Instructions for the task = Extend the news report on chess federation policies for transgender players, picking up right after its last sentence.

Extract provided =
-=-=-=-=-

As the debate continues on transgender participation in women's sports, the International Chess Federation (FIDE) is implementing new rules that ban transgender women from competing in women's events.
FIDE developed new policies that go into effect next week that say trans women have "no right" to compete against cisgender women in the events. FIDE said it will do a further analysis over the next two years, at which time its decision could change.
"Such decision should be based on further analysis and shall be taken by the FIDE Council at the earliest possible time, but not longer than within 2 (two) years period. There are no restrictions to play in the open section for a person who has changed the gender," FIDE said.
FIDE also noted that if any player who holds any of the women's titles changes gender, the women's titles are to be abolished.
"Those can be renewed if the person changes the gender back to a woman and can prove the ownership of the respective FIDE ID that holds the title," FIDE said.
The US Chess Federation released a clarification on its policy on Thursday, indicating a policy that was put in place in 2018 allows transgender people to change which gender they compete in one time.
"If it is the first change, your request will be honored by phone. If a subsequent change is requested, a conforming birth certificate will be required," the US Chess Federation said.
The US Chess Federation's current policy was adopted unanimously.

-=-=-=-=-

Entries provided =
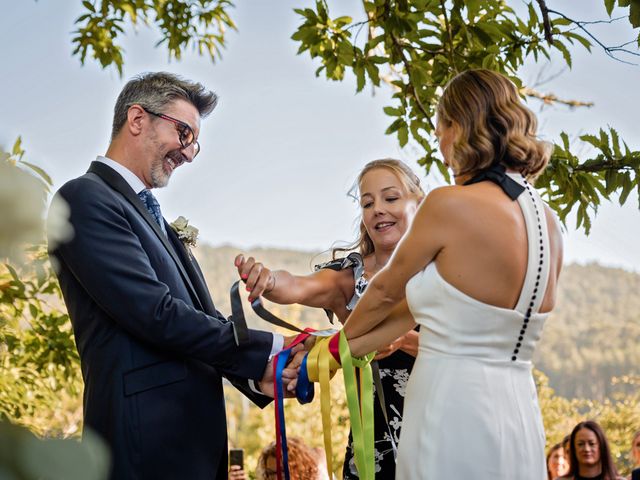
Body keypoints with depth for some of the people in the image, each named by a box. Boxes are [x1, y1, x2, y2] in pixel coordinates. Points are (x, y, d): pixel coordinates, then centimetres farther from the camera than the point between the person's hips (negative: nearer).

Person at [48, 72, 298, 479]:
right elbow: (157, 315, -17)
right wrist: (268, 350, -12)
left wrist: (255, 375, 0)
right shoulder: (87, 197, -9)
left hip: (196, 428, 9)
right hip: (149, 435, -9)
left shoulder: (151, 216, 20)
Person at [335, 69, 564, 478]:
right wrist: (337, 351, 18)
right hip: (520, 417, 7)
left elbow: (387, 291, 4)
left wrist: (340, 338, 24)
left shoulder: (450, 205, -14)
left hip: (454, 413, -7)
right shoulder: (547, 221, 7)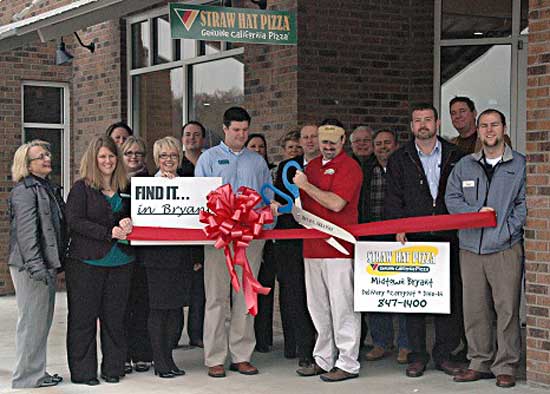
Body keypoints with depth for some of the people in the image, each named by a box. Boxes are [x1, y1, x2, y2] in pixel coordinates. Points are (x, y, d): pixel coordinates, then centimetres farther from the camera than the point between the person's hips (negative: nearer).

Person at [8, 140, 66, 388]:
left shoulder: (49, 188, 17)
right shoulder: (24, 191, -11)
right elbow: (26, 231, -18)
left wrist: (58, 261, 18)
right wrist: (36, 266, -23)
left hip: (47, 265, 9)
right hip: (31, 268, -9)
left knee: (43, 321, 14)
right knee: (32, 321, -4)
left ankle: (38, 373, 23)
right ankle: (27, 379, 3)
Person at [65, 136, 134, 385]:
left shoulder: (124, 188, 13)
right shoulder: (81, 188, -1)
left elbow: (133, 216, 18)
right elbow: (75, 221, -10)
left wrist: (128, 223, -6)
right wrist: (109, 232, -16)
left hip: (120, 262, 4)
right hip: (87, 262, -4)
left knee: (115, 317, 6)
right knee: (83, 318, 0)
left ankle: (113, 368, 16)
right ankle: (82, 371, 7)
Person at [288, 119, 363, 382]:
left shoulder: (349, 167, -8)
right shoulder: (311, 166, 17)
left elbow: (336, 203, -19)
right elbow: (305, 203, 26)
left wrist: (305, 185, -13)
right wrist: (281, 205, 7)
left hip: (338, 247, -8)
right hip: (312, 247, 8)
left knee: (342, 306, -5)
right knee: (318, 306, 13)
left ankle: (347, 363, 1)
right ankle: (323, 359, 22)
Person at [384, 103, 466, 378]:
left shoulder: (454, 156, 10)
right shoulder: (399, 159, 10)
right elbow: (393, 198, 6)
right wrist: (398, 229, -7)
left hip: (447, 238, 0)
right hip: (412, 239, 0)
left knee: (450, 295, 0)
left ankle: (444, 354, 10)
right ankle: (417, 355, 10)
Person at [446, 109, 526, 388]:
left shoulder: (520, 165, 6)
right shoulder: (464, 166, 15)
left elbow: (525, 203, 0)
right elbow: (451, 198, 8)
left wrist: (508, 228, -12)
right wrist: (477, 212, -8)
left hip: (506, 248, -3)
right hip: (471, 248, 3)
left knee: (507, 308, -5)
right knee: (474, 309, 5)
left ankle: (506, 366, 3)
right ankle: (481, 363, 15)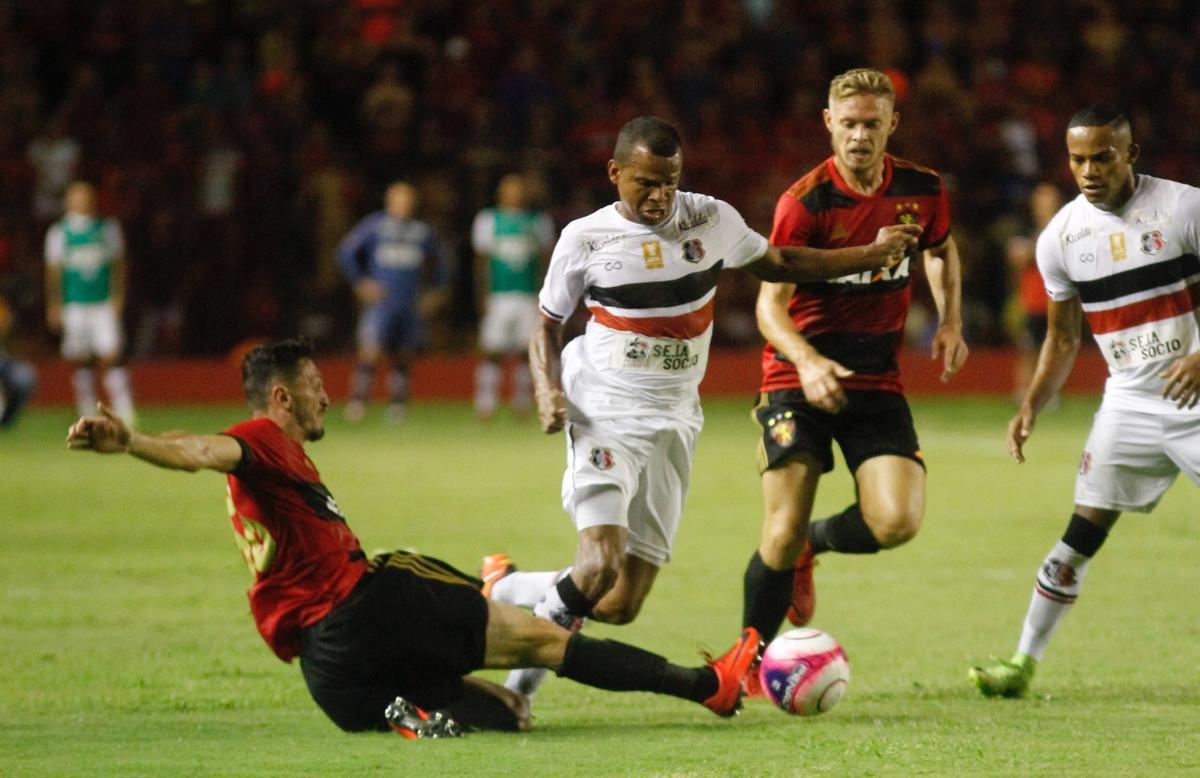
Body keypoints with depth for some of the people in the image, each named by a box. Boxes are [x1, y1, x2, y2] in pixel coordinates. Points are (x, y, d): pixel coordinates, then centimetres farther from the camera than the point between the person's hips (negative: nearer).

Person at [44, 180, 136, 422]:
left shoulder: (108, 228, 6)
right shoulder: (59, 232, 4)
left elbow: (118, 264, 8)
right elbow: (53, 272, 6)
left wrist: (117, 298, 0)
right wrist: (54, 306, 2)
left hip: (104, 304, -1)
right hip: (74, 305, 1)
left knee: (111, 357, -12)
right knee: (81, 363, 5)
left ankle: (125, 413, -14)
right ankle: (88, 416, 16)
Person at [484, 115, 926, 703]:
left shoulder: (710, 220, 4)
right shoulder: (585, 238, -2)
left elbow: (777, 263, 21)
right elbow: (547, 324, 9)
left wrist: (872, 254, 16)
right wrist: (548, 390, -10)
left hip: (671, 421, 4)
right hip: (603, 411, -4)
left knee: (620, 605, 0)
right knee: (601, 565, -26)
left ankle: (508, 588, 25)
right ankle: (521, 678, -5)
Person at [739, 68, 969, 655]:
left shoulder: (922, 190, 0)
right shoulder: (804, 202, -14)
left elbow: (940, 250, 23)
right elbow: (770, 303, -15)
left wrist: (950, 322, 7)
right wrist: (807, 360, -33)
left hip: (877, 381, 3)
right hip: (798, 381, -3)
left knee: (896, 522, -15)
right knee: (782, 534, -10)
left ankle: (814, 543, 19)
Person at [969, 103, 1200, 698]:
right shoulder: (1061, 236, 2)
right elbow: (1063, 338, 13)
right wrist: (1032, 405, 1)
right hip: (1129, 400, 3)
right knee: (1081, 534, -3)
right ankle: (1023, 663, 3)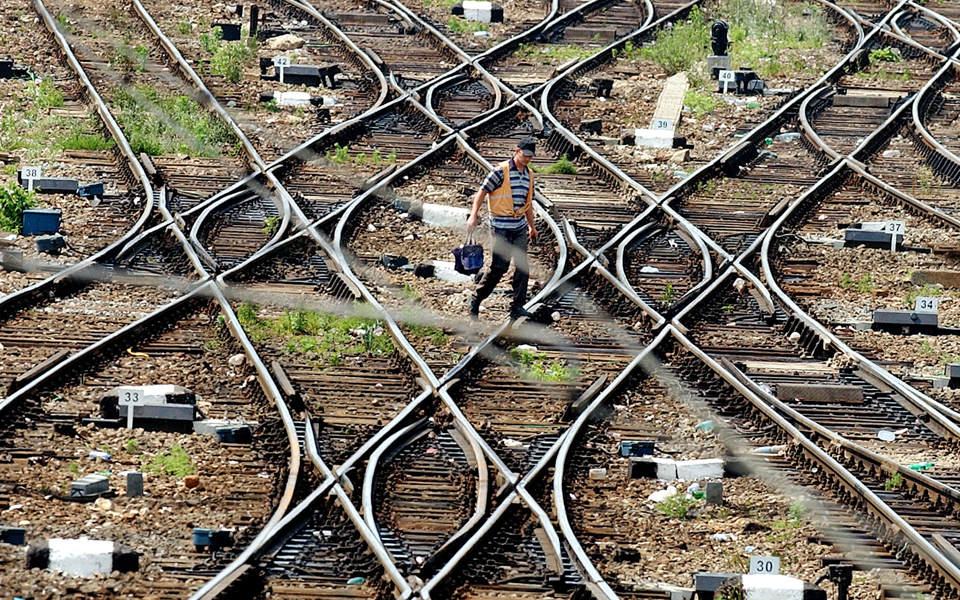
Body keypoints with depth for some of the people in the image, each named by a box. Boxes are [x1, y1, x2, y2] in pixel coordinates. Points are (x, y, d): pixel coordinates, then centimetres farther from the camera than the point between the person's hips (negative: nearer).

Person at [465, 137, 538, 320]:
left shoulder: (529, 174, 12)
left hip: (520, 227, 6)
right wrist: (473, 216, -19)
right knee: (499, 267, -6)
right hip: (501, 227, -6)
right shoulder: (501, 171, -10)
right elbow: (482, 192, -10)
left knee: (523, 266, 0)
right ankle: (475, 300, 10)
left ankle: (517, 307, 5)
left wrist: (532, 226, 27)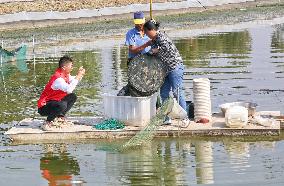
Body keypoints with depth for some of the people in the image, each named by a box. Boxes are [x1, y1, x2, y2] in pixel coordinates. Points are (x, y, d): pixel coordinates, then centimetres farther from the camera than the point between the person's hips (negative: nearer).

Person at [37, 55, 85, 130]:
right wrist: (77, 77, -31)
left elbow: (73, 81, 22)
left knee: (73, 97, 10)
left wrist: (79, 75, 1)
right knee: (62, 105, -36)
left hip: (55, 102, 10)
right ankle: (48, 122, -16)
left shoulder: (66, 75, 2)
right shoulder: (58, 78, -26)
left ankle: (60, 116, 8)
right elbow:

-=-=-=-=-

Task response =
"US Chess is committed to providing opportunities for everyone to play chess regardless of their race, ethnic or national origin, gender, religion, and sexual orientation," the organization said. "US Chess will recognize an individual’s gender identity that is consistent with the identity they maintain in their nonchess life (e.g. family, social, professional). Changing a gender simply to compete in a special section or single gender event is against the intent and spirit of this policy."
Chess master Yosha Iglesias explained the impact FIDE's decision has on transgender competitors.
"The new regulations will make trans chess players all over the world face a horrible dilemma: transition or quit chess," Iglesias said. "This appalling situation will lead to depression and suicide attempts. Believe me, I know. Been there, and well, done that.
"For trans players and especially women, it will do so much unnecessary harm. To cis players, it will bring no good whatsoever."